= Theiline Pigott McCone =

American philanthropist (1903–1990)

Juneau Theiline Netha McGee Pigott McCone (22 Aug 1903 - 6 April 1990) was an American philanthropist. McCone was involved in the preservation of historic properties and served as vice chair of the board of the National Trust for Historic Preservation. In Seattle, she was involved in many organizations including the Arboretum Foundation, Children’s Hospital and Medical Center, the Pacific Northwest Research Foundation, the Seattle Art Museum, the Seattle Symphony, and the Seattle Garden Club. She also served as a regent of Seattle University, which later established a chair in her name. In California, she was greatly involved in institutions in the Monterey Peninsula.

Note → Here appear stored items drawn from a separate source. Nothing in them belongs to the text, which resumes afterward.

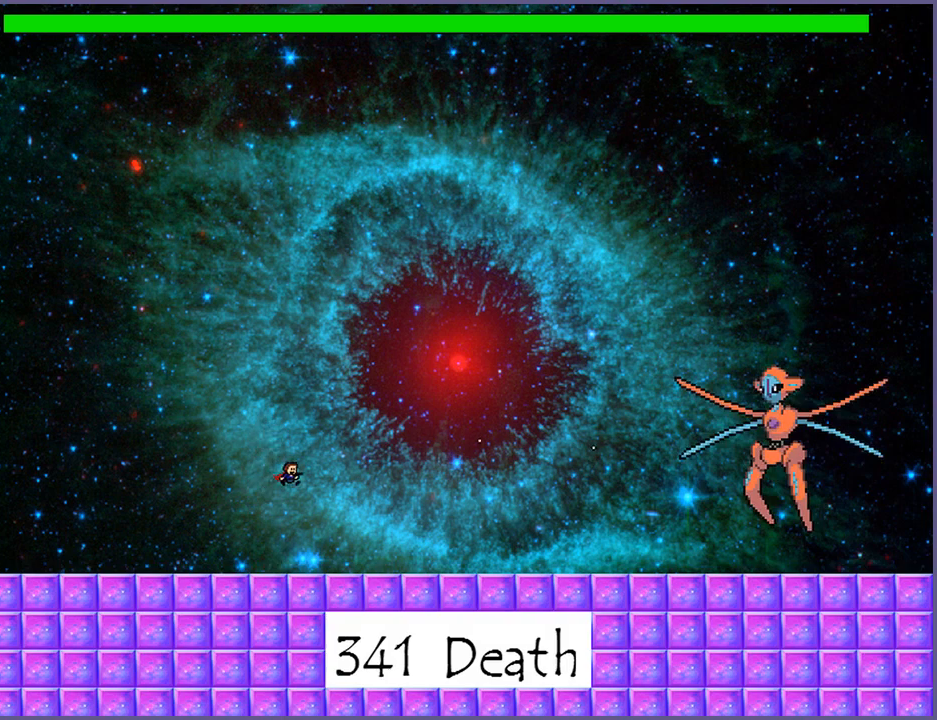
{"keys": ["right", "shift_l"], "events": [[400, "shift_l", "down"]]}
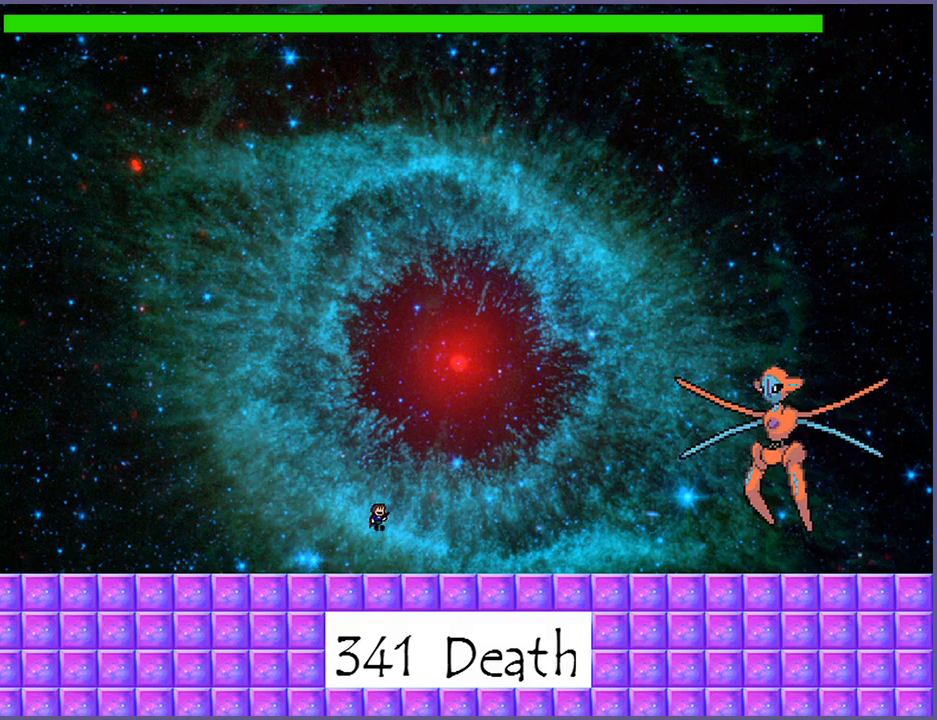
{"keys": ["right"], "events": [[320, "z", "down"], [340, "z", "up"], [360, "shift_l", "up"]]}
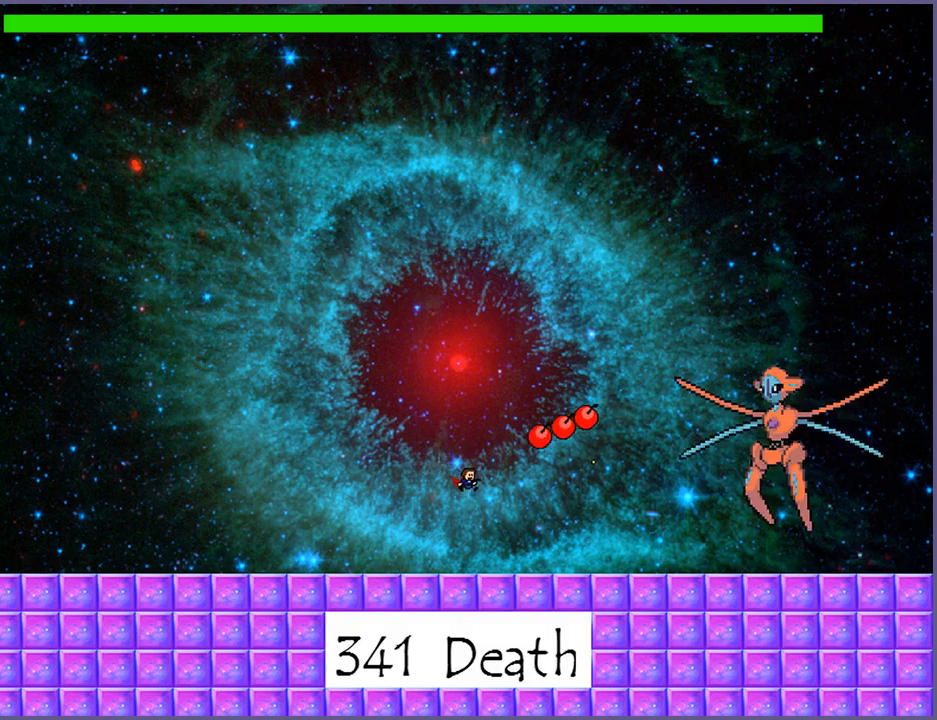
{"keys": [], "events": [[120, "z", "down"], [180, "z", "up"], [320, "right", "up"], [340, "shift_l", "down"], [500, "shift_l", "up"]]}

McCone Hall at the Middlebury Institute of International Studies at Monterey was named after her and her husband.

==Life==
Theiline McGee was born in Milwaukee, Wisconsin. She was a daughter of Charles Augustus Anso McGee (1874-1955) and Anna Meyer (1883-1981).
Theiline married Paul Pigott (president of Pacific Car and Foundry Co) in 1924 and had 6 children by him. After his death, she married John Alexander McCone (Director of Central Intelligence) on August 29, 1962.
She died 6 April 1990 at her home in Pebble Beach, California.

===Educational role===

Theiline was a regent of Seattle University and a Chair at the university is named after her.